MARINUS NIELSEN.
Marinus Nielsen, farmer and stockman of Douglas township. Audubon county, Iowa, was born in Denmark. December 25, 1881. Mr. Nielsen is one of a family of nine children, the others being Christiana, Marie, Sena, Nickaline, Louis, Edmund, and two who are deceased. Besides Marinus, Louis and Nickaline are the only members of the family who are now living in this country.
Mr. Nielsen's career is not greatly different from that of many Danish lads, who have left home and friends behind to seek their fortunes in a new land He was compelled to quit school at the age of fourteen, and shortly after that he came to this country alone, remaining for two years in Hartford. Connecticut, where he had joined a sister. In 1899, at the age of eighteen vears, he came to Audubon county, and here he worked on a farm for seven years, or until his marriage.

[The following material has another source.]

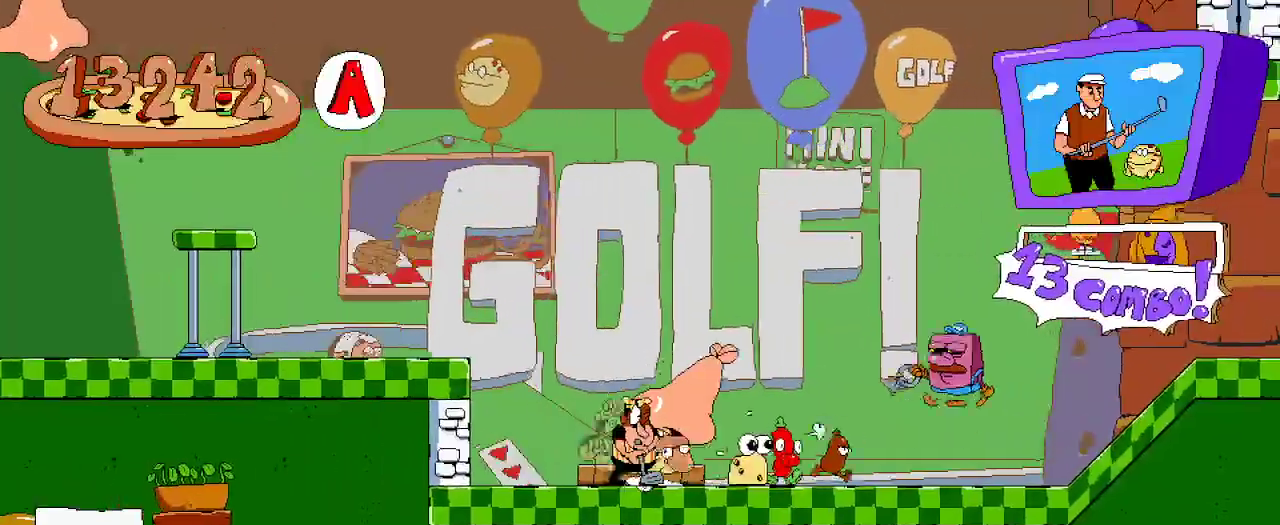
{"dt_ms": 500, "buttons": ["R2", "DPAD_RIGHT"], "left_stick": "center", "right_stick": "center"}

After Mr. Nielsen was married he rented a farm in Sharon township for a year, and then purchased a hundred acres in that township. After owning and cultivating the farm for three years he sold out at considerable profit, and purchased a hundred and twenty acres of land in Douglas township, which he still owns. Altogether Mr. Nielsen has invested about three thousand dollars in various improvements made to this farm. Practically all of the farm is tillable, and practically all of it is in a very high state of cultivation. He feeds a great part of the grain he raises to stock which is kept on the farm, and sells about sixty head of hogs every year, besides a few cattle. In 1906, at the age of twenty-six, Mr. Nielsen was married to Olga Jensen, the daughter of Christian Jensen. Mr. and Mrs. Nielsen are the parents of five children, as follow: Jens, Otto, Avall, Elma and Rudolph, all of whom are living at home. Mr. Nielsen is extremely happy that the children may enjoy in this country educational advantages which are in every way superior to those which were available to him in the old country.
The Nielsen family belong to the Danish Lutheran church, and Mr. Nielsen is a Republican in politics. His value as a citizen is not so much in the part he has taken in the political and civic life of Douglas township, but in what he has done to improve his farm, and thus to increase its productivity. In fact, herein is the debt which the next generation will owe to these sturdy pioneers who have by careful methods of farming brought up the raw prairie to a high state of cultivation.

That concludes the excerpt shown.